Prostitye, but I really just speak English
What do you call someone who speaks three languages?
Trilingual.
What do you call someone who speaks two languages?
Bilingual.
What do you call someone who speaks one language?
American.
It's an old joke but a good one. My European and Indian friends, who grew up speaking multiple tongues as a matter of course, possess a certain wealth that I lack. Like so many children of immigrants to the U.S., I'm far more fluent in English than I am in my parents' tongue. In fact, I'm better at speaking French and Russian, which I learned in school as a young adult, than I am at Kannada, which my parents spoke at home my whole life.
Oh, my own lack of skill in Kannada isn't because my parents didn't try.
They spoke it around me often, so I understand spoken Kannada much better than I speak or read it. And my mother tried to take me through children's Kannada primers every day or every week for months and years. She would bribe me, although with what I can't recall.
She promised me that we'd stop after 15 minutes. And she tried her hardest to answer my whine, "When am I ever going to use this? If I'm going to learn another language, I want it to be one I'm going to use in real life when I grow up!" Her reply was that I should learn it to teach it to my children.
Here's the kick: My parents come from a state in southern India called Karnataka. Karnataka's biggest city is Bangalore, India's tech capital.
Bangalore used to have a somewhat sleepy reputation as a city of gardens and a nice place to retire. Now it's like San Jose without the infrastructure.
Sabeer Bhatia, who founded Hotmail, is from Bangalore. Microsoft, Google and HP all have a big presence in Bangalore; I even got to visit a call center there once.
I wish my mother could have told me in 1990: "In 15 years, Kannada will be the most useful language you could know to help companies in America manage the people they employ or contract with in Bangalore. If you have management skills, an aptitude for technology, and those two languages in your head, you'll be able to name your own price. Now get those vowels down cold."
As an aside: If India's Hollywood, Bombay, is called "Bollywood," then shouldn't we call Bangalore "Bilicon Balley" or "Bilicon Bateau"? Then again, Bombay is Mumbai now and no one's calling it "Mollywood."

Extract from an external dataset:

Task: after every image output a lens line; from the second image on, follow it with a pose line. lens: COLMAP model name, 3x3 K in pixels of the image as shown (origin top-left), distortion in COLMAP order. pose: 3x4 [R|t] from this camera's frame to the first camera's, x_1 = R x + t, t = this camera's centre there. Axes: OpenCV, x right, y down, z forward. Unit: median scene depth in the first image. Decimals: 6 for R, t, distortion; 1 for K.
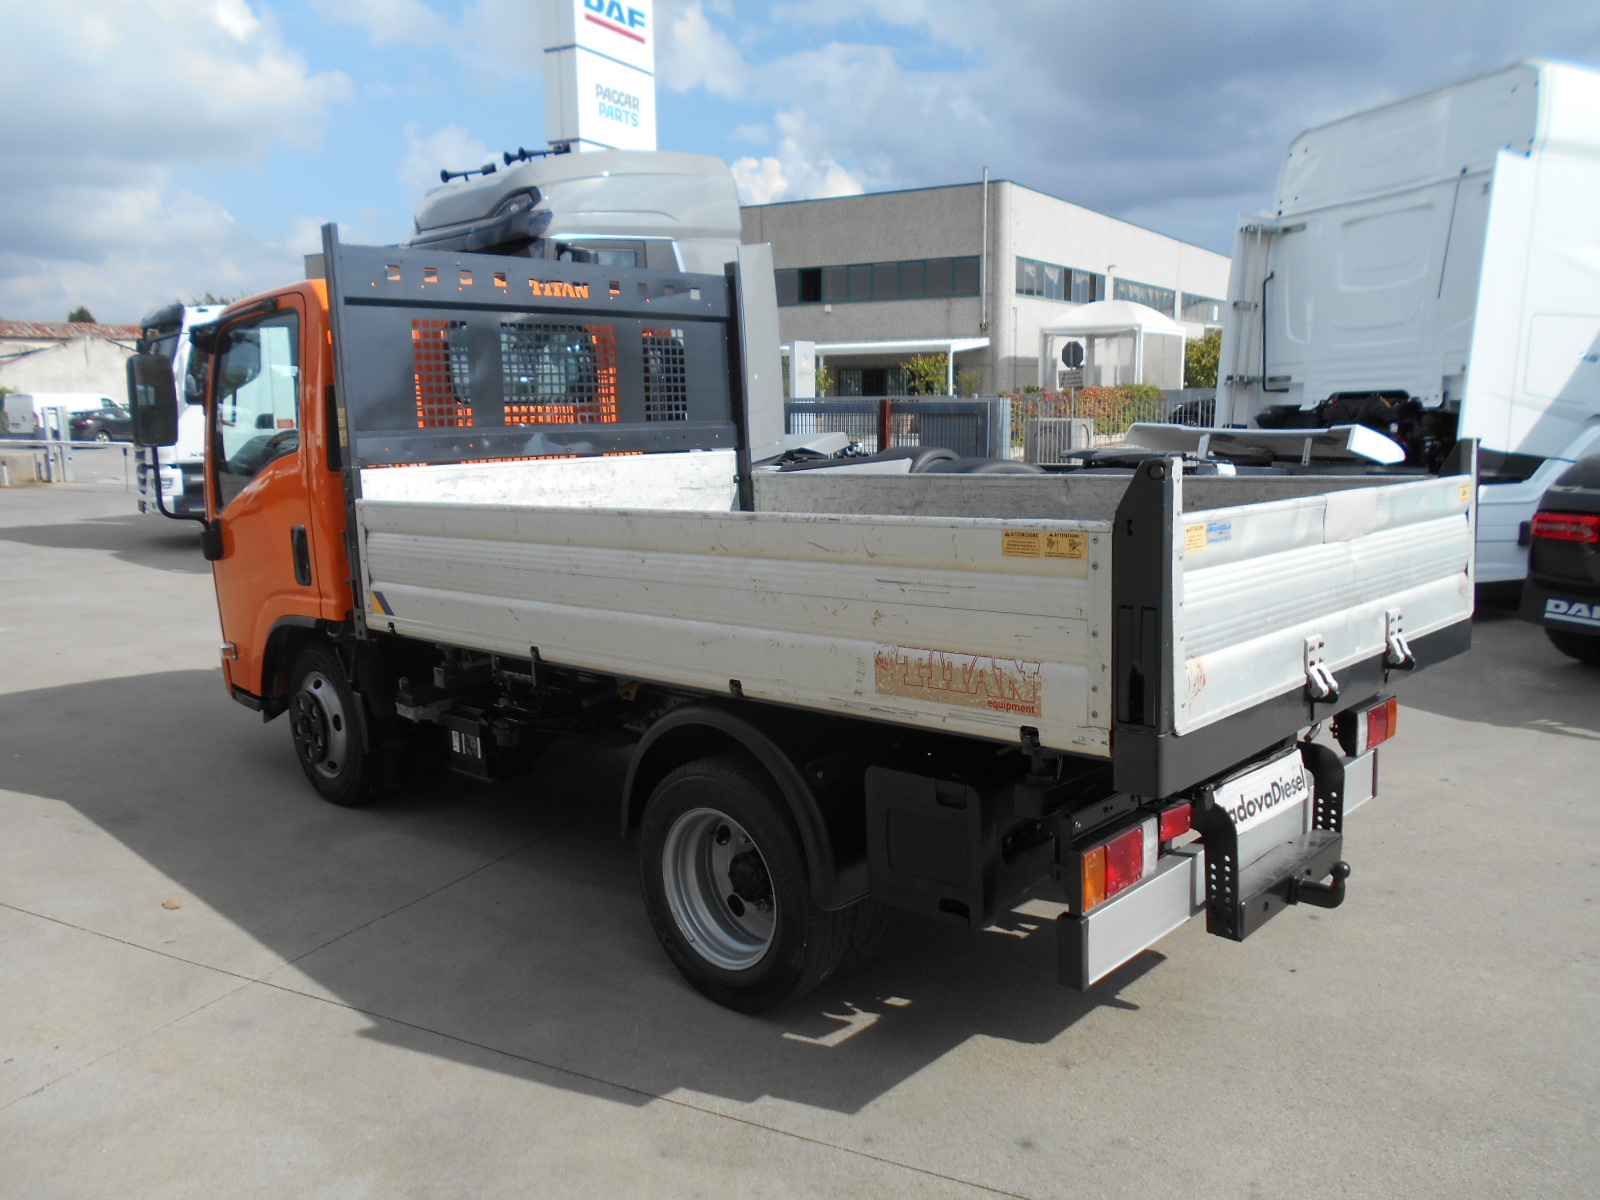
lens RADIAL K [[1225.5, 0, 800.0], [0, 1225.5, 600.0], [0, 0, 1]] dist [0.014986, 0.004023]
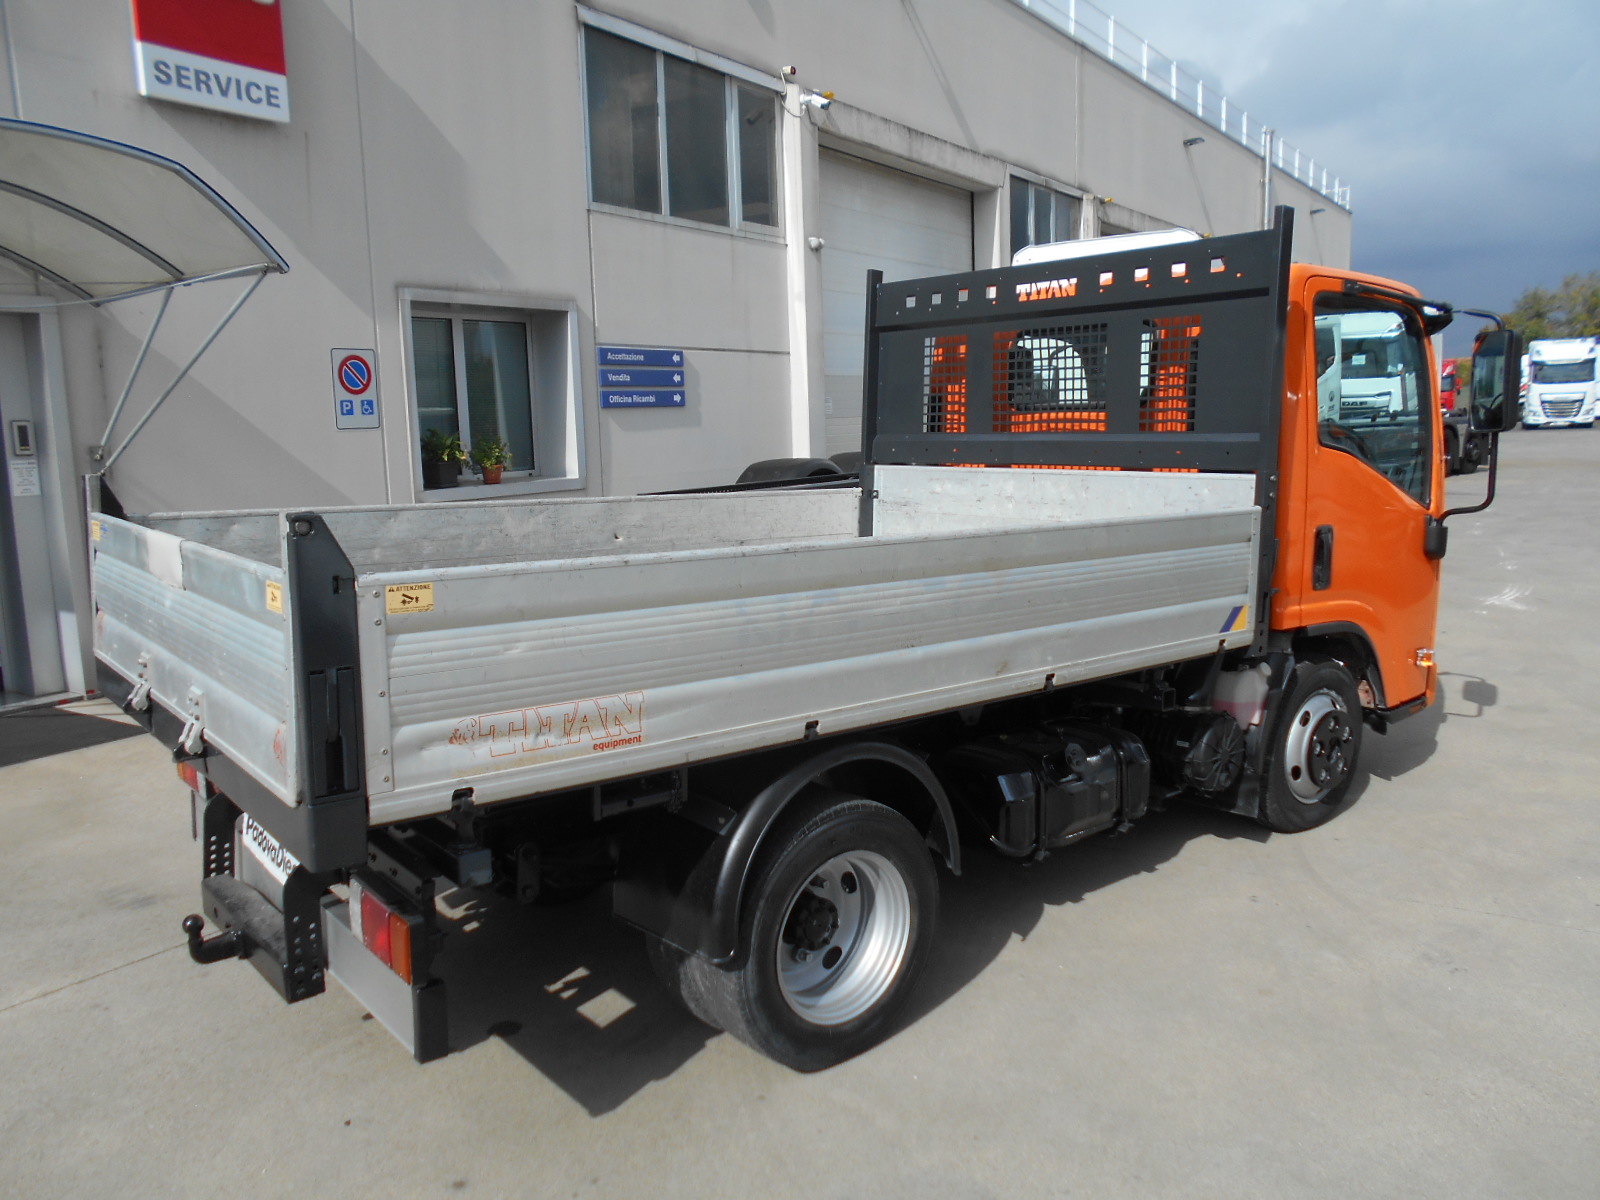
lens RADIAL K [[1228.8, 0, 789.8], [0, 1228.8, 597.1], [0, 0, 1]] dist [0.000068, 0.004550]
pose [[-0.125053, 0.164909, -0.978349, 0.779616], [-0.130747, 0.974751, 0.181014, -0.165560], [0.983497, 0.150552, -0.100334, 0.919591]]
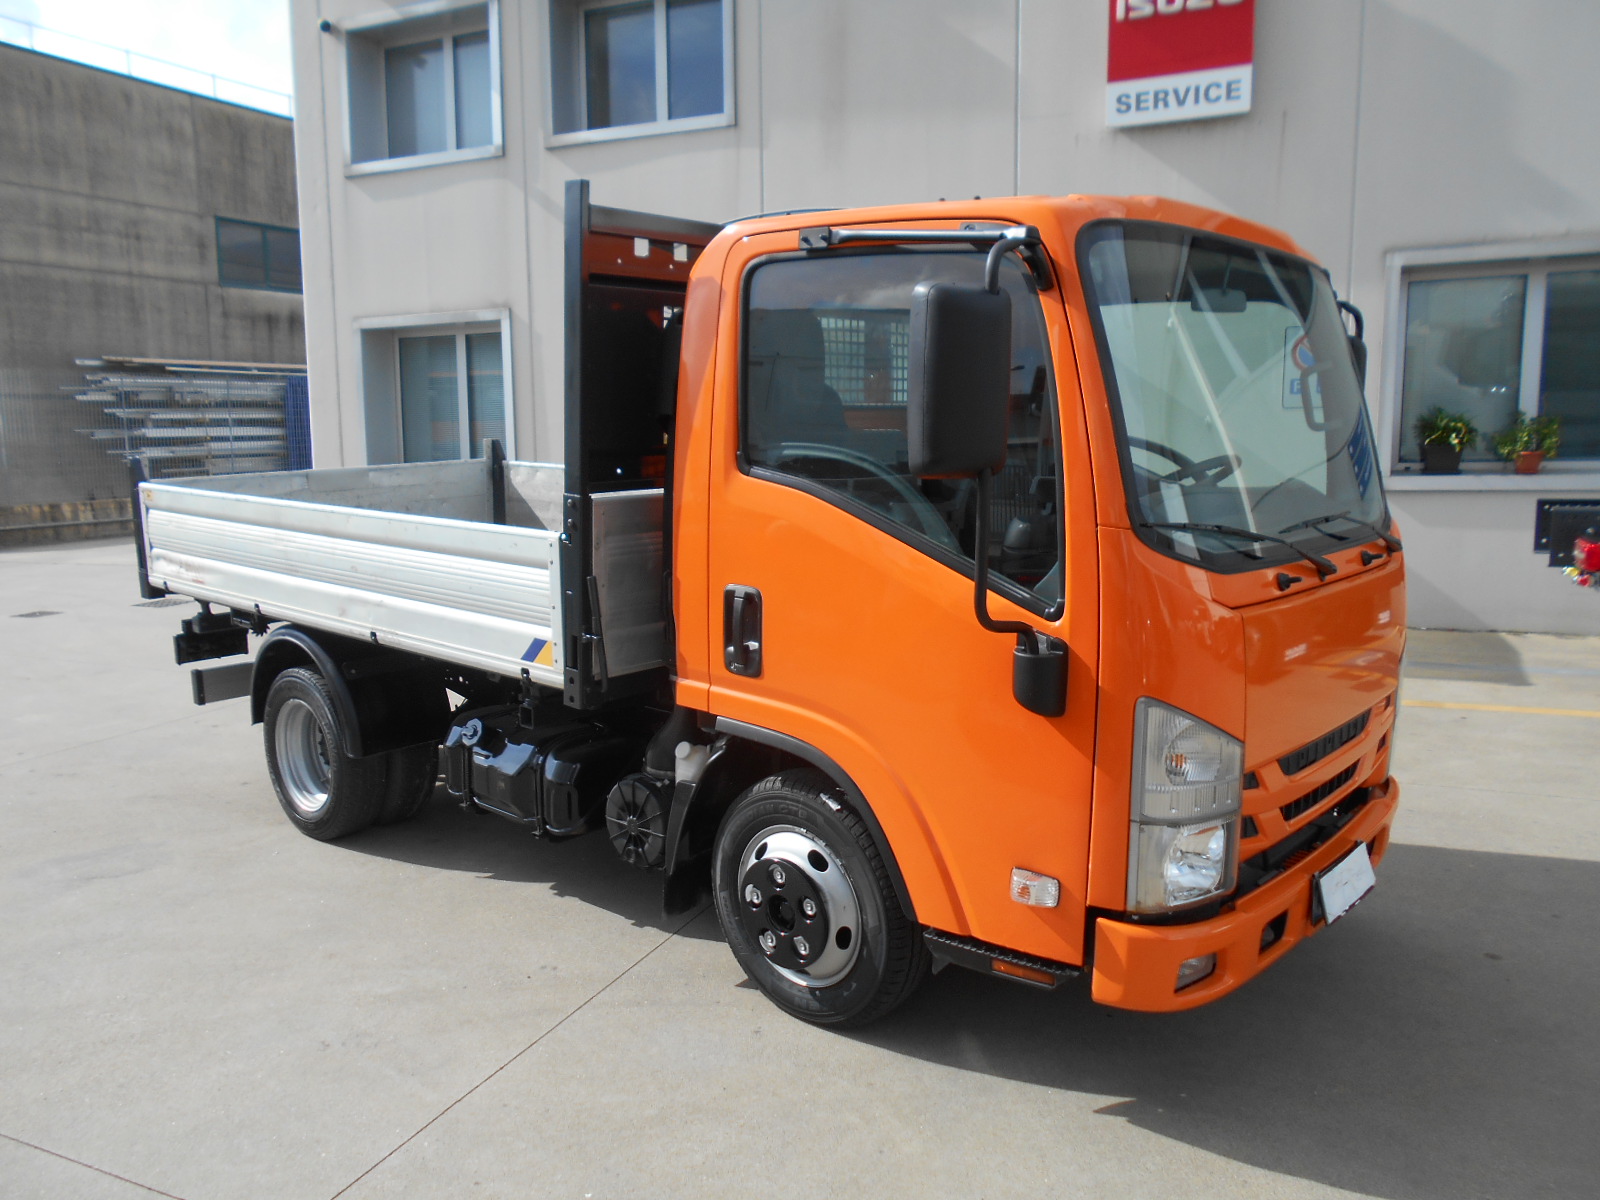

In high school I learned a little French. When I compare my four years of high school French with just my first year of college Russian, I'm amazed at how slowly the high school classes increased my fluency. I never dreamed in French. But then, French is more useful for cultural literacy and deciphering quotations in old novels than it is in my ordinary grown-up life.
I hear Russian on the street pretty regularly, more often in New York than I did in San Francisco. So I can whip out "Izvinitye" (excuse me) or "Das vidanye" (goodbye) pretty often and surprise people who didn't think it probable that an Indian-American would speak Russian. There were probably those who thought similarly of Condoleezza Rice.
Rice has probably kept up her proficiency; I haven't, sadly, despite a sad stack of flashcards on the bookshelf. The last time I was fluent in Russian was my summer in St. Petersburg, where I made a few hilarious errors. I once meant to say "Prostitye" ("Excuse me") and instead said "Sprositye"
("Ask me a question"). My application essay proclaiming my curiosity about the Russian "lyudei" ("people") ended up wondering about the Russian "dyetei" ("children"). Most memorably, at a farewell dinner, I meant to offer my home as a "gostinitsa" ("hotel") for my friends, but found myself telling them that my house was their "gosudarstvo" ("government" or "nation-state").
Now I don't even have enough fluency to make errors as interesting as that.
What do you call someone who knows one language, can understand but not speak, read, or write another, can sort of read a third, and can kind of bumble along in a fourth?
A lot of people, probably, and I'm one of them.